Я проснулся в слезах.
И это были не печальные слезы. Это были счастливые слезы.
Записав свой сон, я внимательно вгляделся в картину, которую рисовал. На ней я шел по дороге. Я держал в руке свое сердце, и дорога вела в небеса. Мне вспомнилось, как Адам сказал мне, что любой может подойти и стереть тот нарисованный мной карандашный рисунок. Но в этот раз никто не сможет стереть меня. Никто.
Я сегодня пораньше уйду из школы, сразу после ланча. За мной заедет Рафаэль, и мы поедем с ним в суд. Рафаэль собирается меня усыновить. Думаю, он решил это, когда я спросил его, могу ли звать его отцом. Мне всем сердцем хотелось иметь отца, а Рафаэлю всем сердцем хотелось иметь сына. Да, мне исполнилось девятнадцать, да, я знаю это. Но, наверное, в душе я все еще мальчишка. Раньше меня это пугало, я думал, что не должен ощущать себя так. Но я так себя ощущаю. И я принял это в себе.

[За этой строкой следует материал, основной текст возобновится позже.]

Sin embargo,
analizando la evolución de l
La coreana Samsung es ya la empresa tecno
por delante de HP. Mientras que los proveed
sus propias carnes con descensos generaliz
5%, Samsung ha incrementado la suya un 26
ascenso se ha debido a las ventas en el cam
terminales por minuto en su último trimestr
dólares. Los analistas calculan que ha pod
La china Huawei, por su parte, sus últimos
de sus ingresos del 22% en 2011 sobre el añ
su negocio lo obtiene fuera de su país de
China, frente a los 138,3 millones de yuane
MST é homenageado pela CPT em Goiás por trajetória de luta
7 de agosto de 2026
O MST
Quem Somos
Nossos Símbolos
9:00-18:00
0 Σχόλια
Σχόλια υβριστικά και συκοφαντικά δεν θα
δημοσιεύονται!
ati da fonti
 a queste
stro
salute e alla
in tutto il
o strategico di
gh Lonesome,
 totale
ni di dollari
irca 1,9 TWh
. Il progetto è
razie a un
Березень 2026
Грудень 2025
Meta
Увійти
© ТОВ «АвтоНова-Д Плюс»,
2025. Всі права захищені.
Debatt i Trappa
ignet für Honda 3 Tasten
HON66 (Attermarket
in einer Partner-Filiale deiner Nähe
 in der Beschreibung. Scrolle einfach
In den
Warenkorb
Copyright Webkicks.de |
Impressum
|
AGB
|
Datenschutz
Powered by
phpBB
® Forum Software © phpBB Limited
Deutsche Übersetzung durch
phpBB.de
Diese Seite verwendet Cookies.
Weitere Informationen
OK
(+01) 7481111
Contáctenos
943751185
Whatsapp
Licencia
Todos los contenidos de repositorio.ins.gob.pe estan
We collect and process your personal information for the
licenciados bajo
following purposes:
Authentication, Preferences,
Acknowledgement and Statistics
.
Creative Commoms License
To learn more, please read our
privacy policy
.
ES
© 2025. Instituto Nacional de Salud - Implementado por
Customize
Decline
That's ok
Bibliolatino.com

Я помню тот день, когда спросил Рафаэля, могу ли называть его отцом. Он ничего не сказал. У него просто не было слов. Но слезы в его глазах означали: «Да, ты можешь называть меня отцом». Мой отец… он мертв. Я любил его и всегда буду любить. Он делал все, что мог.

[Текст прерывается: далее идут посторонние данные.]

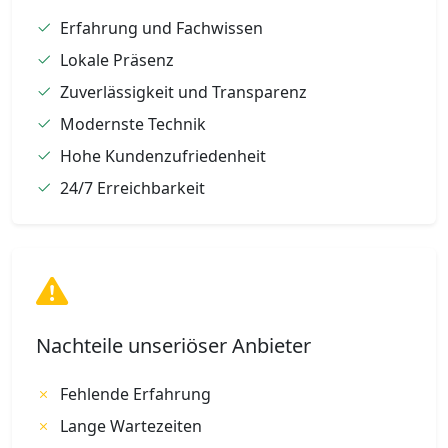
Erfahrung und Fachwissen
Lokale Präsenz
Zuverlässigkeit und Transparenz
Modernste Technik
Hohe Kundenzufriedenheit
24/7 Erreichbarkeit
Nachteile unseriöser Anbieter
Fehlende Erfahrung
Lange Wartezeiten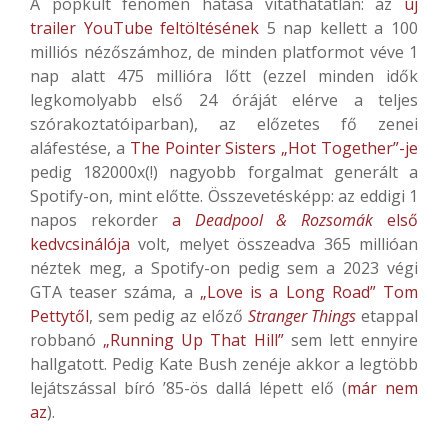
A popkult fenomén hatása vitathatatlan: az
új
trailer YouTube feltöltésének
5 nap kellett a 100
milliós nézőszámhoz, de minden platformot véve 1
nap alatt 475 millióra lőtt (ezzel minden idők
legkomolyabb első 24 óráját elérve a teljes
szórakoztatóiparban), az előzetes fő zenei
aláfestése, a
The Pointer Sisters „Hot Together”-je
pedig 182000x(!) nagyobb forgalmat generált a
Spotify-on, mint előtte. Összevetésképp: az eddigi 1
napos rekorder
a
Deadpool & Rozsomák
első
kedvcsinálója
volt, melyet összeadva 365 millióan
néztek meg, a Spotify-on pedig sem a 2023 végi
GTA teaser száma, a
„Love is a Long Road” Tom
Pettytől
, sem pedig az előző
Stranger Things
etappal
robbanó
„Running Up That Hill”
sem lett ennyire
hallgatott. Pedig Kate Bush zenéje akkor a legtöbb
lejátszással bíró ’85-ös dallá lépett elő (
már nem
az
).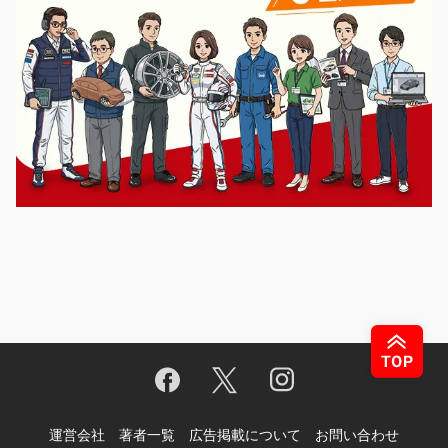
運営会社
著者一覧
広告掲載について
お問い合わせ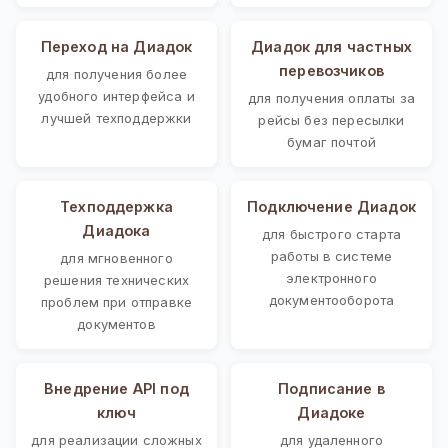
Переход на Диадок
Диадок для частных
перевозчиков
для получения более
удобного интерфейса и
для получения оплаты за
лучшей техподдержки
рейсы без пересылки
бумаг почтой
Техподдержка
Подключение Диадок
Диадока
для быстрого старта
работы в системе
для мгновенного
электронного
решения технических
документооборота
проблем при отправке
документов
Внедрение API под
Подписание в
ключ
Диадоке
для реализации сложных
для удаленного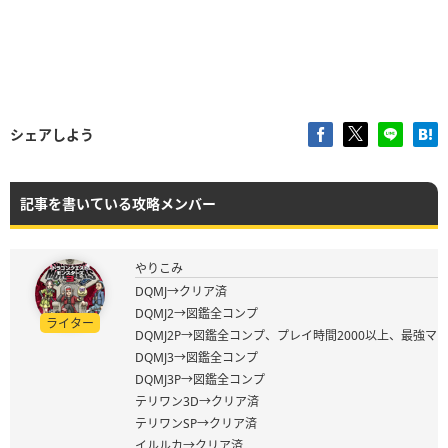
シェアしよう
記事を書いている攻略メンバー
やりこみ
DQMJ→クリア済
DQMJ2→図鑑全コンプ
ライター
DQMJ2P→図鑑全コンプ、プレイ時間2000以上、最強マ
DQMJ3→図鑑全コンプ
DQMJ3P→図鑑全コンプ
テリワン3D→クリア済
テリワンSP→クリア済
イルルカ→クリア済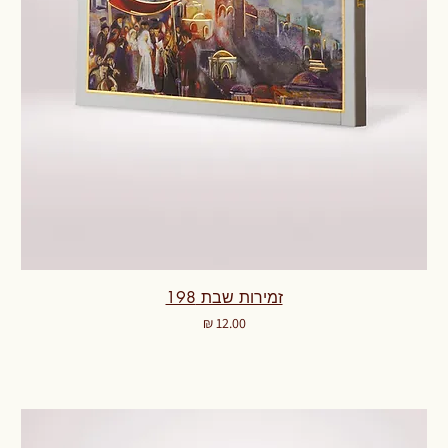
זמירות שבת 198
מחיר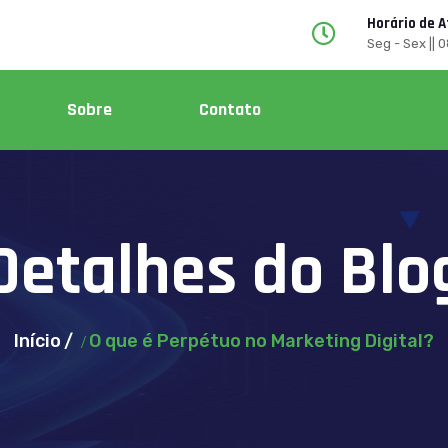
Horário de 
Seg - Sex || 
Sobre
Contato
Detalhes do Blo
Início
O que é Perpétuo no Marketing Digital?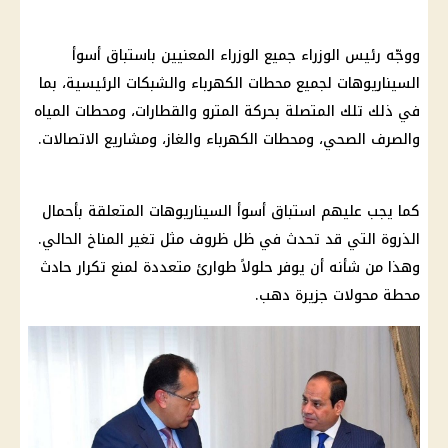
ووجّه رئيس
الوزراء
جميع
الوزراء
المعنيين باستباق أسوأ
السيناريوهات لجميع محطات
الكهرباء
والشبكات الرئيسية، بما
في ذلك تلك المتصلة بحركة
المترو
والقطارات، ومحطات المياه
والصرف الصحي، ومحطات
الكهرباء
والغاز، ومشاريع الاتصالات.
كما يجب عليهم استباق أسوأ السيناريوهات المتعلقة بأحمال
الذروة التي قد تحدث في ظل ظروف مثل تغير المناخ الحالي.
وهذا من شأنه أن يوفر حلولاً طوارئ متعددة لمنع تكرار حادث
محطة محولات جزيرة دهب
.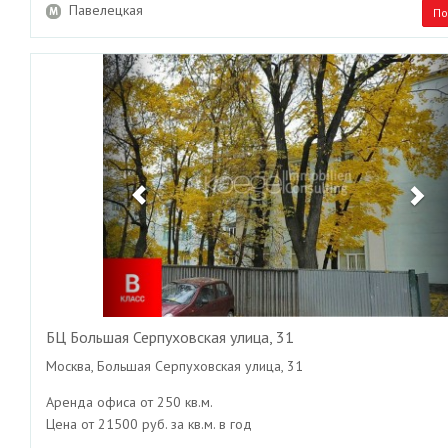
Павелецкая
По
Previous
Ne
БЦ Большая Серпуховская улица, 31
Москва, Большая Серпуховская улица, 31
Аренда офиса от 250 кв.м.
Цена от 21500 руб. за кв.м. в год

Но теперь у меня есть Рафаэль, и теперь он мой отец.
У Бога вот что хорошо — он дает вторые шансы.
Так что днем я получу новое имя. Я больше не буду Закарией Джонсоном Гонзалесом. Я буду Закарией де ла Тиерра.
Я влюблен в свое новое имя.
Я вспоминаю старого Зака, глядя в зеркало на нового. У меня ореховые глаза. Сегодня они зеленые.
Я взял мобильный, решив позвонить Адаму. Я не говорил с ним уже несколько месяцев. Я набрал его номер и подождал. Мне ответил автоответчик. Я улыбался, слушая голос Адама. Оставлю ему сообщение.
— Привет, Адам. Это Зак. Помнишь нашу шкалу счастья? Сегодня я достиг десятки. Представляешь?! Десятки! Я проснулся этим утром и обнаружил, что Бог написал на моем сердце «счастье». Адам, у меня сегодня просто потрясающий день.